Prompt - Switch "common name" to "vernacular name" in everything from the line containing "genus: Desmodium" down to the end of the items, changing nothing else. Write out only those lines.

(Items contained in a dataset)

━━━━━━━━━━━━━━━━━━━━

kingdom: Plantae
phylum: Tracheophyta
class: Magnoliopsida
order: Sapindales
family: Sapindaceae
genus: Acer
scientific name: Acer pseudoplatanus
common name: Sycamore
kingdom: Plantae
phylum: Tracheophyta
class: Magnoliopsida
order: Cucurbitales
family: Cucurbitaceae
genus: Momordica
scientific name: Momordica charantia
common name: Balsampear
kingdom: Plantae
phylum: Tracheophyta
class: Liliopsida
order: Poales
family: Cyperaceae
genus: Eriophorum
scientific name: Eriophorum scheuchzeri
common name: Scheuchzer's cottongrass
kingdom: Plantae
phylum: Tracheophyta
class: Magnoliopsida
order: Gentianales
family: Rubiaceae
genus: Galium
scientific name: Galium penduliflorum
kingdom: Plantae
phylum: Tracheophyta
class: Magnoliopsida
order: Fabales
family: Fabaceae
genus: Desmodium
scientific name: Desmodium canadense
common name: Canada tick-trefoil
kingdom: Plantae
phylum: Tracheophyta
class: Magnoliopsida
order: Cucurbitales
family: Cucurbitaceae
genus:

━━━━━━━━━━━━━━━━━━━━

Result below -
genus: Desmodium
scientific name: Desmodium canadense
vernacular name: Canada tick-trefoil
kingdom: Plantae
phylum: Tracheophyta
class: Magnoliopsida
order: Cucurbitales
family: Cucurbitaceae
genus:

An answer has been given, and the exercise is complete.